Dry Tray Pressure Drop And Hydraulic Tray Pressure Drop

Hello everyone

In the book "Working guide to process equipment"by Liebermann it is written that

When the dry tray pressure drop is significantly less than the hydraulic tray pressure drop, the tray will start to leak or weep and tray efficiency will be adversely affected.

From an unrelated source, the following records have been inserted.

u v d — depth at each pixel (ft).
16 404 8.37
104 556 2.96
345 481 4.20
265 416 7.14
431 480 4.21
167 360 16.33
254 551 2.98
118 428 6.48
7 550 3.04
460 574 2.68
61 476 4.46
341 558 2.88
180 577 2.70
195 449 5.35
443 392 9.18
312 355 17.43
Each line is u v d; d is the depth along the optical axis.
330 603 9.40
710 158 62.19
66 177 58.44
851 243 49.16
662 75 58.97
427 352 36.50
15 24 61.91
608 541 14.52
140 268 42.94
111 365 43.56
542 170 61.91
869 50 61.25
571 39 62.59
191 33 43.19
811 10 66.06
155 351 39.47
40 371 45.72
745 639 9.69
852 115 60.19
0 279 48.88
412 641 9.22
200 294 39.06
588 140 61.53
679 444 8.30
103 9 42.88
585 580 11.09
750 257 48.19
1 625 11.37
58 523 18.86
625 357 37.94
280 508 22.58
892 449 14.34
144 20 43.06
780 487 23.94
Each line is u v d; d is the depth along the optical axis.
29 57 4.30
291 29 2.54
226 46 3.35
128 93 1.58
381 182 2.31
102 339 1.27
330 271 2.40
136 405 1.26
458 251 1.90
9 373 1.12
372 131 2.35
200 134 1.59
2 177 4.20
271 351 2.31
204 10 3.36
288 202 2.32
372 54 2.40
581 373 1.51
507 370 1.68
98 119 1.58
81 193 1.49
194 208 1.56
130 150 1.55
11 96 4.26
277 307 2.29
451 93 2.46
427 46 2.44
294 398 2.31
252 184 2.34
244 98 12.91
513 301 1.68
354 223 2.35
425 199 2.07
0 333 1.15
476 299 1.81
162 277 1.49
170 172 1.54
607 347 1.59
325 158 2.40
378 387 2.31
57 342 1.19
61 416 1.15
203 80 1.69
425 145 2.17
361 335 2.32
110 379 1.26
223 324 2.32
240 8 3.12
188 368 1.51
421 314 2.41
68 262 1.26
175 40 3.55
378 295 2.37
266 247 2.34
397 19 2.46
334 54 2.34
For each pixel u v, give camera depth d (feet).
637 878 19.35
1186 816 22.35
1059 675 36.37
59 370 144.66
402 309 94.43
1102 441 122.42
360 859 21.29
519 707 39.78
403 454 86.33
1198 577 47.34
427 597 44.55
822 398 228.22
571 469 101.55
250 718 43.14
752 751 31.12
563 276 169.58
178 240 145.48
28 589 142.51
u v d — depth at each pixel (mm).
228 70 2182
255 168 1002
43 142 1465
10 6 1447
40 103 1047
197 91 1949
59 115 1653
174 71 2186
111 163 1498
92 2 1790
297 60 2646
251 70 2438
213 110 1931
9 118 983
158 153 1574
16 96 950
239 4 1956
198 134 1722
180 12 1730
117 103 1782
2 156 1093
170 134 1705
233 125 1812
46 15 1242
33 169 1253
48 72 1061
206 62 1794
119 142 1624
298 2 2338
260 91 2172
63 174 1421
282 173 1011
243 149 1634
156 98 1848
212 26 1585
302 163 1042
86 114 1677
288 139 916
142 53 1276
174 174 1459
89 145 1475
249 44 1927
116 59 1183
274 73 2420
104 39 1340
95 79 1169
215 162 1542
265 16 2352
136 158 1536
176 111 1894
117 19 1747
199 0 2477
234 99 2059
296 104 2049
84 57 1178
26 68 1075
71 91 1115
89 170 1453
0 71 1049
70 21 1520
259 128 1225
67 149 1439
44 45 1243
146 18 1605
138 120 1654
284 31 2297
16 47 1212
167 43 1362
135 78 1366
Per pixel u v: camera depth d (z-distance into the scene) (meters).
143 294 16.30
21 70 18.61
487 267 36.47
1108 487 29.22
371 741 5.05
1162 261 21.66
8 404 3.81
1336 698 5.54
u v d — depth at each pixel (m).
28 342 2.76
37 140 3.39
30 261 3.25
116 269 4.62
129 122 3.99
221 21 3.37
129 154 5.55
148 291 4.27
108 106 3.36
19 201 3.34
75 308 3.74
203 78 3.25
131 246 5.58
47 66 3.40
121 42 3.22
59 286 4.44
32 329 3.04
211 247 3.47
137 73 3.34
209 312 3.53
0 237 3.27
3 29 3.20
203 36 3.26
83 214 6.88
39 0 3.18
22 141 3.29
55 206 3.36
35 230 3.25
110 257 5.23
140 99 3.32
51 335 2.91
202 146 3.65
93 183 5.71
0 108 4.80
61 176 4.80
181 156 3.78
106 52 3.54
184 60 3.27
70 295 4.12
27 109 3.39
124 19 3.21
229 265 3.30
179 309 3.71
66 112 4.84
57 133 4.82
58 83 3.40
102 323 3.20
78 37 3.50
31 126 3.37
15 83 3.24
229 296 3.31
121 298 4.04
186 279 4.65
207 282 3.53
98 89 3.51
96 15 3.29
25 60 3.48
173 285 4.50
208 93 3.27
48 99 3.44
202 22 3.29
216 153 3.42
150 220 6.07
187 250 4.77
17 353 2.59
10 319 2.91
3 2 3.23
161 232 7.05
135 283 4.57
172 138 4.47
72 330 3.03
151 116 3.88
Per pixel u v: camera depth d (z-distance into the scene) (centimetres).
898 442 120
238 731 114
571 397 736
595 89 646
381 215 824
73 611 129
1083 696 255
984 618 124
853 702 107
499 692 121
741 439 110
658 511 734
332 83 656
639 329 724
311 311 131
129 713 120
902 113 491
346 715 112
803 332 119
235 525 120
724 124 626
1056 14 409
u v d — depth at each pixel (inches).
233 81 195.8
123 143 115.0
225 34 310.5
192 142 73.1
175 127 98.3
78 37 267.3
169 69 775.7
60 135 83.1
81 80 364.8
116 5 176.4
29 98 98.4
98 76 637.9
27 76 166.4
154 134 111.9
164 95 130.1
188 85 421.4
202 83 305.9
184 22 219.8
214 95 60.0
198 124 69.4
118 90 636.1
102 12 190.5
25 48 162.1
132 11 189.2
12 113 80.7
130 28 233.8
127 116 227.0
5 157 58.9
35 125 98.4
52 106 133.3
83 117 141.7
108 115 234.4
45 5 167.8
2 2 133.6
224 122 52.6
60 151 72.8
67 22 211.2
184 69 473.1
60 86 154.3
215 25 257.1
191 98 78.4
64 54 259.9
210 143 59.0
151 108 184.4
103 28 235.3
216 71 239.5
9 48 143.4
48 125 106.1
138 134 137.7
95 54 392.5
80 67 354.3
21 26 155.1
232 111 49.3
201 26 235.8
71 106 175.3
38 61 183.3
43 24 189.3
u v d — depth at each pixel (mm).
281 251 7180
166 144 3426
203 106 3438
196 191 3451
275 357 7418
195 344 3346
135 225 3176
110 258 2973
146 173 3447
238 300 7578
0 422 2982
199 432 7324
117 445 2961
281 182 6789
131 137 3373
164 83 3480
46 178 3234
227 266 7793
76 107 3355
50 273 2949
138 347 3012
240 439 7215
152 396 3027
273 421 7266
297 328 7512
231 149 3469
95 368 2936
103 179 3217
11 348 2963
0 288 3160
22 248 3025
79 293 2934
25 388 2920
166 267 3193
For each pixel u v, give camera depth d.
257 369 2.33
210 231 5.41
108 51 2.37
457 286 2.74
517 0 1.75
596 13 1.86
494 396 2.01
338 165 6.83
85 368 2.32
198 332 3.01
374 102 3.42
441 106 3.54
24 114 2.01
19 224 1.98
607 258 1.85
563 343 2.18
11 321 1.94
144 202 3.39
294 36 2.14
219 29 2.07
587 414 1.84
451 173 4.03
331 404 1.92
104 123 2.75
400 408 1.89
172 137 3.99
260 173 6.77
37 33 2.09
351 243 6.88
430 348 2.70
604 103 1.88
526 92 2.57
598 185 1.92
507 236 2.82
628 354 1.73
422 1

Well, with the example you present it is obvious that you know absolutely nothing about distillation tray hydraulics. You need to refer to some introductory material before you delve into the details of tray design. Do that, then come back. I've never found Norm Liberman very good when it comes to design. His and his wife's material is mostly directed at operators and general information.

Bobby

Sir, Could you please recommend any good book for distillation tray hydraulics?.....I am not a design person but at least I want to understand tray hydraulics thoroughly. I am a Chemical engineer and have gone through basics of distillation column from Treybal and Geancoplis. These books mostly dealt with mass transfer and tray hydraulics is not in detail. 

Please reply

Thanks & Regards!

Sandeep

I suggest you start with:

Henry Kister,

Ludwig volume 2,

Coulson & Richardson volume 6,

hi ,

let you take a look at this material.

hope this is helping you

Breizh

You might visit Koch-Glitsch website. Long ago they published tray design manuals. If you don't find one, let me know. I might have a digital copy. And Kister is one of the best authorities on distillation. Not sure what he offers for tray hydraulics. I didn't mean any disrespect with my earlier reply. But it seems to have gotten your attention. The subject is not a simple one to understand.

Bobby

Henry Kister discusses tray design (chapter 6) and tray efficiency (chapter 7) in his book Distillation Design.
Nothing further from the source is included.